Sunday, June 06, 2004
Geeking in the Third World by Richard Koman -- Geekcorps volunteers work in third world countries helping companies become technically competent IT businesses. Richard Koman interviews Geekcorps founder Ethan Zuckerman.
Making Room for the Third World in the Second Superpower According to Ethan Zuckerman of the Berkman Center for Internet and Society at Harvard Law School, "the emergence of an Iranian blogger community is an encouraging example of bridge building."

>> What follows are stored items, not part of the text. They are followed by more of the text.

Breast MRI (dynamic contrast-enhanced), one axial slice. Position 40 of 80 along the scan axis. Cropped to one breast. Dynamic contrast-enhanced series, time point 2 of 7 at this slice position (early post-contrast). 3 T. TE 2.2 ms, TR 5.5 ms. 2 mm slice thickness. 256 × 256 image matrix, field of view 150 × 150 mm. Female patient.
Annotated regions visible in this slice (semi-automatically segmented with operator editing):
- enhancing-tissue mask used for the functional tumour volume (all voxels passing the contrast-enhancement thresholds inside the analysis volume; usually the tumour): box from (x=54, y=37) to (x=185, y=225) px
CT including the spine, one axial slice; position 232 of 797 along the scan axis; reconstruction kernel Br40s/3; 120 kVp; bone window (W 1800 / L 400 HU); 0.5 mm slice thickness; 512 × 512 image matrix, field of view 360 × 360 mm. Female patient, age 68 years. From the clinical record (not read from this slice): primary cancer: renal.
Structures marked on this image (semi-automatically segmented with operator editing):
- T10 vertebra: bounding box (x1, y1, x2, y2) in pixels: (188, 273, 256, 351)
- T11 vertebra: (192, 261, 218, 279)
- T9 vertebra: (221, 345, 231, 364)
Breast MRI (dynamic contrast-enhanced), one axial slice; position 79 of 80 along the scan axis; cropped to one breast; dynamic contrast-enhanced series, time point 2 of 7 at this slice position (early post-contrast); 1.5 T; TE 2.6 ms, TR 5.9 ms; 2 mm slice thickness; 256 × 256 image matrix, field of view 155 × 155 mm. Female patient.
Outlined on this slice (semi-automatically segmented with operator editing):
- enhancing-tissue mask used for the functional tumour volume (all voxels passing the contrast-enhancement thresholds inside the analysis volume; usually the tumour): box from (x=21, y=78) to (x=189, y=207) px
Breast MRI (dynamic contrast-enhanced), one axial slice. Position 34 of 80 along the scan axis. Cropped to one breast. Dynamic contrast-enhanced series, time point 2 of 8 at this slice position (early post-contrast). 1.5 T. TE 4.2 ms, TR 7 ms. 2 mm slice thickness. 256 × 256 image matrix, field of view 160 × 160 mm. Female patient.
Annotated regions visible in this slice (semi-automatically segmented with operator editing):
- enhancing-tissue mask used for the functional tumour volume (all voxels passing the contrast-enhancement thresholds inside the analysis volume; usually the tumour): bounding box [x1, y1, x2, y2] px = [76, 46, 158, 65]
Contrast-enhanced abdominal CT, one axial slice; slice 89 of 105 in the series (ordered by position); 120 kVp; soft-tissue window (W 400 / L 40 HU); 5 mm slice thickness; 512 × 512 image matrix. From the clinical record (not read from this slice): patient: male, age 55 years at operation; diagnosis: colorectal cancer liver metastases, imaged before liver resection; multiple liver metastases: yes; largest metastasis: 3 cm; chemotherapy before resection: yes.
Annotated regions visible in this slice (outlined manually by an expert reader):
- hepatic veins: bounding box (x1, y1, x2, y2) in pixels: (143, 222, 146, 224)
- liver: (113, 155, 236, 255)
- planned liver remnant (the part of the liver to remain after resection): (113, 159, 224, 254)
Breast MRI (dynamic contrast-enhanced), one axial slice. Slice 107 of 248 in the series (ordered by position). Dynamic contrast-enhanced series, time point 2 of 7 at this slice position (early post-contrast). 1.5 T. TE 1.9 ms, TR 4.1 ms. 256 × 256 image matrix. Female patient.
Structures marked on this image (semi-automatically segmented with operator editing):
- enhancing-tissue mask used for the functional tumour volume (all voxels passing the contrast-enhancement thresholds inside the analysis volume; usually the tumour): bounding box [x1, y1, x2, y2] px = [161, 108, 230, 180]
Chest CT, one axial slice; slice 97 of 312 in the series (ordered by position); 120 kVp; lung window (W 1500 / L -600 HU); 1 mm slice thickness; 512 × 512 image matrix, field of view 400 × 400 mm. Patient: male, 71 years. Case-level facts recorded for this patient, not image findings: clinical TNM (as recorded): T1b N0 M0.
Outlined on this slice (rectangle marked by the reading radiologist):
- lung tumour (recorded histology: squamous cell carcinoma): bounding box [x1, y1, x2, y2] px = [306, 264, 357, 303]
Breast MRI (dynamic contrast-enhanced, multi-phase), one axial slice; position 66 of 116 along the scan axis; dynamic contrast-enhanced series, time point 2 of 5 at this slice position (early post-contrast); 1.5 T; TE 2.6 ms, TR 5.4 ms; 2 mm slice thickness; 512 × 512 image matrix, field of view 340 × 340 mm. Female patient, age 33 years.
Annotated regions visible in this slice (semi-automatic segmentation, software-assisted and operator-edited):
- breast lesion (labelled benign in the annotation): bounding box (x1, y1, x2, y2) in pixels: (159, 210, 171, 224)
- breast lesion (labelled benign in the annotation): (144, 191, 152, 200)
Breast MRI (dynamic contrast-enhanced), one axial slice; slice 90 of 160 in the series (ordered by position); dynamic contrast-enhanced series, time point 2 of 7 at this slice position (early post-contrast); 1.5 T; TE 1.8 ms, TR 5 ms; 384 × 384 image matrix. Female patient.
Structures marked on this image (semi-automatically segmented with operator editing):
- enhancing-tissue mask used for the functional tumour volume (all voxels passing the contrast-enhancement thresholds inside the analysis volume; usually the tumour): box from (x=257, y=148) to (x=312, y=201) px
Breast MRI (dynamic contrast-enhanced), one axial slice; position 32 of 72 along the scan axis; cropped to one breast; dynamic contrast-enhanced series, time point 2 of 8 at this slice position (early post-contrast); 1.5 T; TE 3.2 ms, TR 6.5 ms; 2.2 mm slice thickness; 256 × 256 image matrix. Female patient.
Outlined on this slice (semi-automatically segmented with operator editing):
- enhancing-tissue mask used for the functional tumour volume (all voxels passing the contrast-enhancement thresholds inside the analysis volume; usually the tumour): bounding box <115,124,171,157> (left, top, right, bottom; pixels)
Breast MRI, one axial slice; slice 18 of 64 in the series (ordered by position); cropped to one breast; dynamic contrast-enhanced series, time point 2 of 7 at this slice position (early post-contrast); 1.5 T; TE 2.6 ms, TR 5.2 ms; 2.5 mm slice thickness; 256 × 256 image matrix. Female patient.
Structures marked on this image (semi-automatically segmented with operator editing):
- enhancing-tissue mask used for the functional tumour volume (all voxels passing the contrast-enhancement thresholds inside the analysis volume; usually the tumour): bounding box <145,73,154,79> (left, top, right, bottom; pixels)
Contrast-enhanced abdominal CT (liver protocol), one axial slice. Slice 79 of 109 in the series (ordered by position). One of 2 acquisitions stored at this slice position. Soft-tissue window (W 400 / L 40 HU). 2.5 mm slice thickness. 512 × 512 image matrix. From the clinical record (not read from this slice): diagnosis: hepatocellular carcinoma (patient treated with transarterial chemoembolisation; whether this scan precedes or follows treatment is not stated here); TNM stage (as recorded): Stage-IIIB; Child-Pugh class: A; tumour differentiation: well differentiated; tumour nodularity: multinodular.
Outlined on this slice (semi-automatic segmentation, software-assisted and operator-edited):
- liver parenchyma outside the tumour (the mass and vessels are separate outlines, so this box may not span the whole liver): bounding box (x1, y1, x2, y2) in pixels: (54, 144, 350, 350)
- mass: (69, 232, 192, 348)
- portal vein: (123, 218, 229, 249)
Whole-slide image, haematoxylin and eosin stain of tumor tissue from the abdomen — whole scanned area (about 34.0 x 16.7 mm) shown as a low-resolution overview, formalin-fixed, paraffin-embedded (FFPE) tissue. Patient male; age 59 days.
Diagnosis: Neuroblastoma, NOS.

Two years ago, Hossein Derakhshan (better known as "Hoder") posted a Web page with instructions on blogging in Farsi called "How to build a Persian weblog.” NITLE now reports 62,901 Farsi weblogs, making Farsi the third most popular weblog language. As the Iranian blogger community grew, Hoder and others, including Pedram Moallemian of The Eyeranian began blogging in Farsi and English, and encouraging others to do likewise, so that non -Farsi speakers could understand the current political and cultural situation in Iran. Sites like IranFilter now allow English speakers to understand the concerns of an Iranian community that's reaching out to the wider world.
BlogAfrica is one of several projects underway designed to build bridges between bloggers in Africa and the rest of the world. The BlogAfrica site hosts a catalog of blogs written by Africans or Afrophiles and aggregates these blogs into an African blog RSS feed. Working with volunteers working in Africa with Peace Corps or Geekcorps and visitors traveling to Africa, BlogAfrica is running public workshops in Internet cafes and universities to introduce weblogging to a new population. In future trips, BlogAfrica plans to bring prominent webloggers to Africa to teach workshops, encourage local bloggers and share their perceptions of Africa with their blog readers. Early participants in the workshops include Adam Chambas, whose Accra Crisis blog provides a first-person view of the 2004 Ghanaian presidential campaign.